Ordonnons la jonction des procédures d’appel diligentées contre le jugement du tribunal judiciaire de Nancy du 24 juin 2022 tant par la société Polymonde (n°22/1816) que par Monsieur [Z] [U] (n°22/02068), sous le premier numéro ;

Condamnons la société Press’Art aux dépens de la procédure sur incident.

Et avons signé la présente ordonnance ainsi que le greffier.

Signé : C. PERRIN Signé : N. CUNIN-WEBER

Minute en cinq pages.

Q/R juridiques soulevées :

Quel est le contexte de l’affaire de contrefaçon impliquant Monsieur [Z] [U] et la société Press’Art ?

L’affaire concerne un particulier, Monsieur [Z] [U], qui a été condamné pour contrefaçon liée à un presse-citron individuel de table, dénommé « Press Art ».

Il a déposé le dessin et modèle n° 20163075 et, en tant que dirigeant de la société CPIM Thaïlande, a fourni à la société Polymonde des presse-citrons litigieux.

La décision du tribunal judiciaire de Nancy a entraîné des dommages et intérêts s’élevant à plus de 100 000 euros, ce qui a conduit à une demande de suspension de la condamnation en raison de conséquences manifestement excessives.

Quelles ont été les décisions prises par le tribunal judiciaire de Nancy concernant cette affaire ?

Le tribunal judiciaire de Nancy a rendu plusieurs décisions importantes dans cette affaire.

Il a déclaré la société Press’Art recevable à agir en contrefaçon contre la société Polymonde et Monsieur [Z] [U].

Le tribunal a également reconnu que la société Polymonde et Monsieur [Z] [U] avaient commis des actes de contrefaçon en important et commercialisant le presse-citron litigieux.

Monsieur [Z] [U] a été condamné à verser des sommes significatives à la société Press’Art, incluant des indemnités pour préjudice moral et perte d’exploitation.

Quelles sont les conséquences de la décision de la cour d’appel concernant la demande de radiation de l’appel ?

La cour d’appel a rejeté la demande de radiation de l’appel formulée par la société Press’Art.

Monsieur [Z] [U] a soutenu qu’il ne pouvait pas exécuter la décision en raison de son statut de particulier sans moyens financiers suffisants.

La cour a reconnu que l’exécution de la décision pourrait entraîner des conséquences manifestement excessives pour lui.

Ainsi, la demande de radiation a été refusée, permettant à Monsieur [Z] [U] de poursuivre son appel.

Quelles sont les implications de la jonction des appels dans cette affaire ?
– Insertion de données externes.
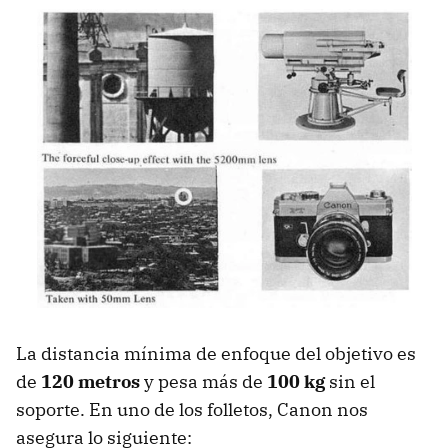
La distancia mínima de enfoque del objetivo es
de
120 metros
y pesa más de
100 kg
sin el
soporte. En uno de los folletos, Canon nos
asegura lo siguiente:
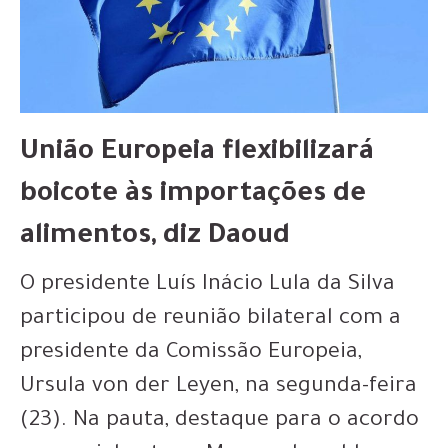
União Europeia flexibilizará
boicote às importações de
alimentos, diz Daoud
O presidente Luís Inácio Lula da Silva
participou de reunião bilateral com a
presidente da Comissão Europeia,
Ursula von der Leyen, na segunda-feira
(23). Na pauta, destaque para o acordo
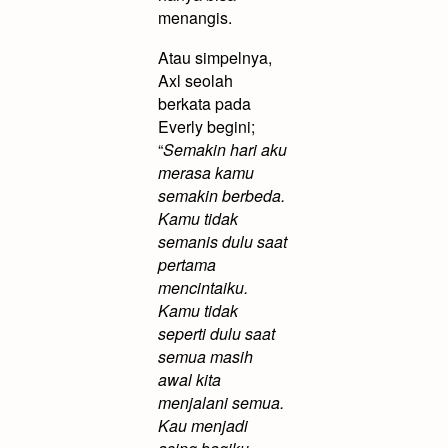
menangis.
Atau simpelnya,
Axl seolah
berkata pada
Everly begini;
“
Semakin hari aku
merasa kamu
semakin berbeda.
Kamu tidak
semanis dulu saat
pertama
mencintaiku.
Kamu tidak
seperti dulu saat
semua masih
awal kita
menjalani semua.
Kau menjadi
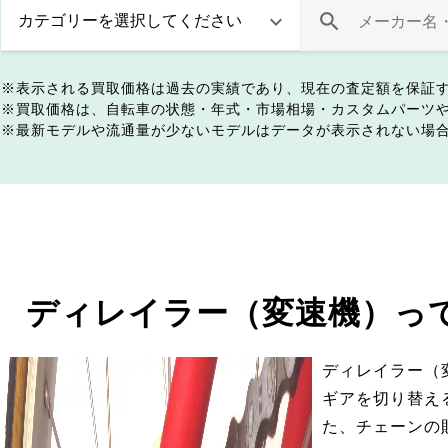
表示される買取価格は過去の実績であり、現在の査定額を保証
買取価格は、自転車の状態・年式・市場相場・カスタムパーツ
最新モデルや流通量が少ないモデルはデータが表示されない場
ディレイラー（変速機）っ
ディレイラー（
ギアを切り替え
た、チェーンの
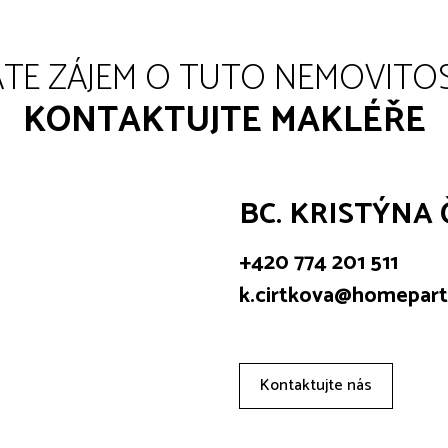
TE ZÁJEM O TUTO NEMOVITO
KONTAKTUJTE MAKLÉŘE
BC. KRISTÝNA
+420 774 201 511
k.cirtkova@homepart
Kontaktujte nás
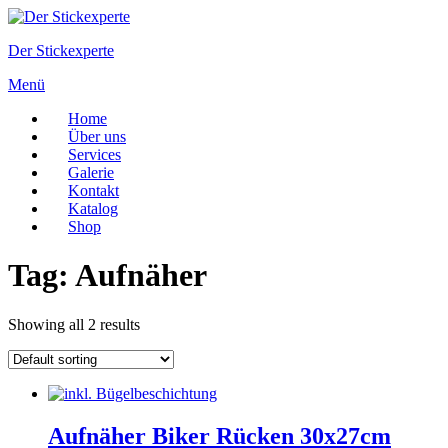
Zum
Inhalt
Der Stickexperte
springen
Menü
Home
Über uns
Services
Galerie
Kontakt
Katalog
Shop
Tag:
Aufnäher
Showing all 2 results
Aufnäher Biker Rücken 30x27cm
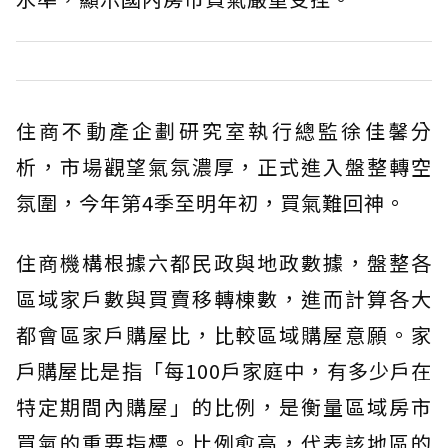
住商不動產企劃研究室執行總監徐佳馨分
析，市場觀望氣氛濃厚，正式進入盤整轉空
氛圍，今年第4季至明年初，買氣難回神。
住商機構根據六都民政與地政數據，盤整各
區域家戶數與買賣移轉棟數，進而計算各大
都會區家戶購屋比，比較區域購屋意願。家
戶購屋比是指「每100戶家庭中，有多少戶在
特定期間內購屋」的比例，是衡量區域房市
買氣的重要指標。比例愈高，代表該地區的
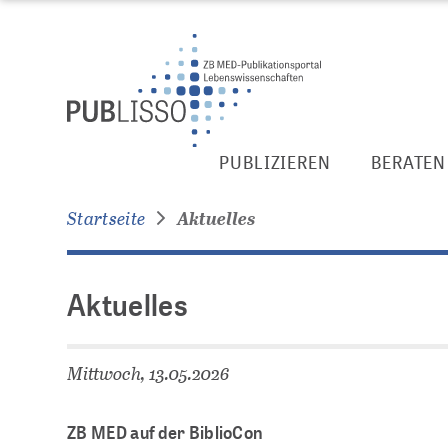
Zur
Zum
Seitennavigation
Inhalt
springen
springen
Aktuelles
PUBLIZIEREN
BERATEN
Startseite
Aktuelles
Aktuelles
Mittwoch, 13.05.2026
ZB MED auf der BiblioCon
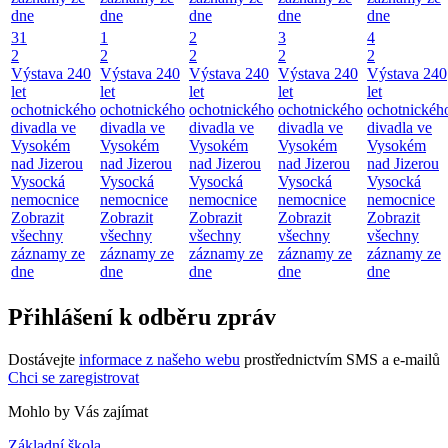
dne
dne
dne
dne
dne
31
1
2
3
4
2
2
2
2
2
Výstava 240
Výstava 240
Výstava 240
Výstava 240
Výstava 240
let
let
let
let
let
ochotnického
ochotnického
ochotnického
ochotnického
ochotnickéh
divadla ve
divadla ve
divadla ve
divadla ve
divadla ve
Vysokém
Vysokém
Vysokém
Vysokém
Vysokém
nad Jizerou
nad Jizerou
nad Jizerou
nad Jizerou
nad Jizerou
Vysocká
Vysocká
Vysocká
Vysocká
Vysocká
nemocnice
nemocnice
nemocnice
nemocnice
nemocnice
Zobrazit
Zobrazit
Zobrazit
Zobrazit
Zobrazit
všechny
všechny
všechny
všechny
všechny
záznamy ze
záznamy ze
záznamy ze
záznamy ze
záznamy ze
dne
dne
dne
dne
dne
Přihlášení k odběru zpráv
Dostávejte
informace z našeho webu
prostřednictvím SMS a e-mailů
Chci se zaregistrovat
Mohlo by Vás zajímat
Základní škola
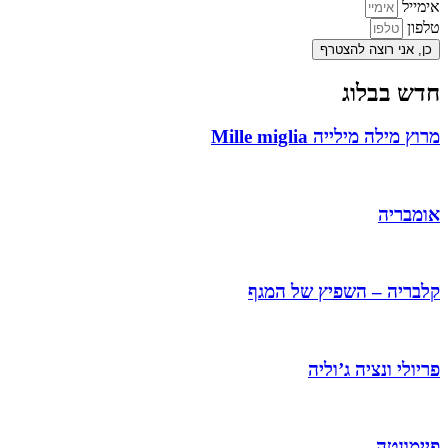
אימייל
טלפון
כן, אני רוצה להצטרף
חדש בבלוג
מרוץ מילה מילייה Mille miglia
אומבריה
קלבריה – השפיץ של המגף
פריולי ונציה ג’וליה
פיימונטה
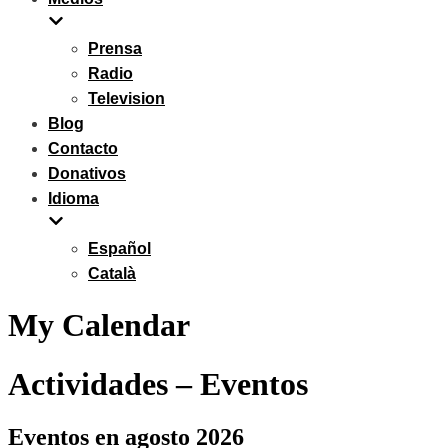
Prensa
Radio
Television
Blog
Contacto
Donativos
Idioma
Español
Català
My Calendar
Actividades – Eventos
Eventos en agosto 2026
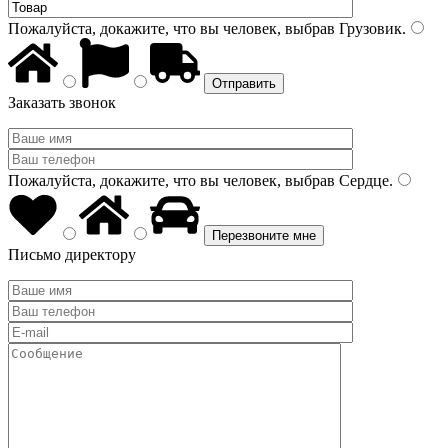
Пожалуйста, докажите, что вы человек, выбрав
Грузовик
.
Заказать звонок
Пожалуйста, докажите, что вы человек, выбрав
Сердце
.
Письмо директору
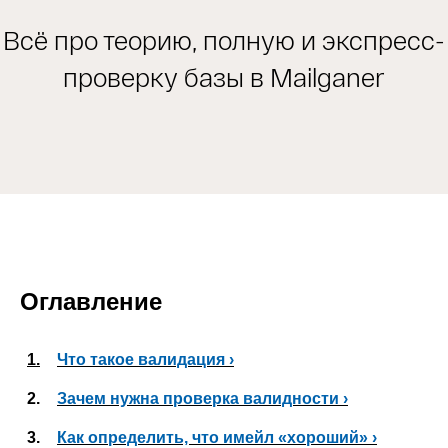
Всё про теорию, полную и экспресс-
проверку базы в Mailganer
Оглавление
1.
Что такое валидация ›
2.
Зачем нужна проверка валидности ›
3.
Как определить, что имейл «хороший» ›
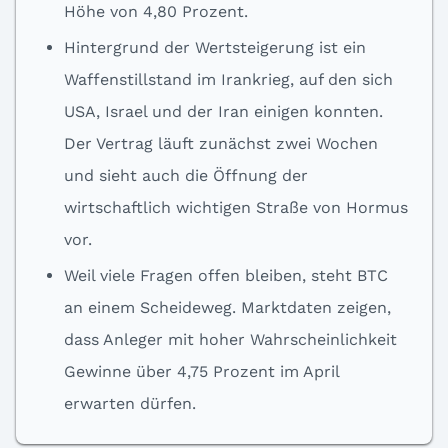
Höhe von 4,80 Prozent.
Hintergrund der Wertsteigerung ist ein
Waffenstillstand im Irankrieg, auf den sich
USA, Israel und der Iran einigen konnten.
Der Vertrag läuft zunächst zwei Wochen
und sieht auch die Öffnung der
wirtschaftlich wichtigen Straße von Hormus
vor.
Weil viele Fragen offen bleiben, steht BTC
an einem Scheideweg. Marktdaten zeigen,
dass Anleger mit hoher Wahrscheinlichkeit
Gewinne über 4,75 Prozent im April
erwarten dürfen.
La cour a ordonné la jonction des appels formés par la société Polymonde et Monsieur [Z] [U].

Cette décision a été prise dans un souci de bonne administration de la justice, permettant de traiter ensemble les appels contre le jugement du tribunal judiciaire de Nancy.

La jonction vise à simplifier le processus judiciaire et à éviter des décisions contradictoires concernant les mêmes faits de contrefaçon.

Cela permet également de garantir que les parties soient jugées de manière équitable et cohérente.

Quels sont les montants des dommages et intérêts accordés à la société Press’Art ?

La société Press’Art a été accordée plusieurs montants en dommages et intérêts suite à la décision du tribunal.

Elle a reçu 49 600 euros pour perte d’exploitation, 39 212 euros pour le bénéfice retiré de l’atteinte à ses droits, et 10 000 euros pour préjudice moral.

De plus, Monsieur [Z] [U] a été condamné à verser 1 000 euros pour le préjudice résultant du dépôt du modèle n° 20163075.

Ces montants illustrent l’impact financier significatif de la contrefaçon sur la société Press’Art.

Quelles sont les conséquences de la nullité du modèle n° 20163075 ?

La nullité du modèle n° 20163075 prononcée par le tribunal a des conséquences juridiques importantes.

Cela signifie que le modèle n’est plus protégé par les droits de propriété intellectuelle, ce qui empêche Monsieur [Z] [U] et la société Polymonde de l’utiliser légalement.

Cette décision vise à protéger les droits de la société Press’Art en tant que titulaire légitime des droits sur le presse-citron.

Elle permet également d’éviter que des produits contrefaisants continuent d’être commercialisés sur le marché.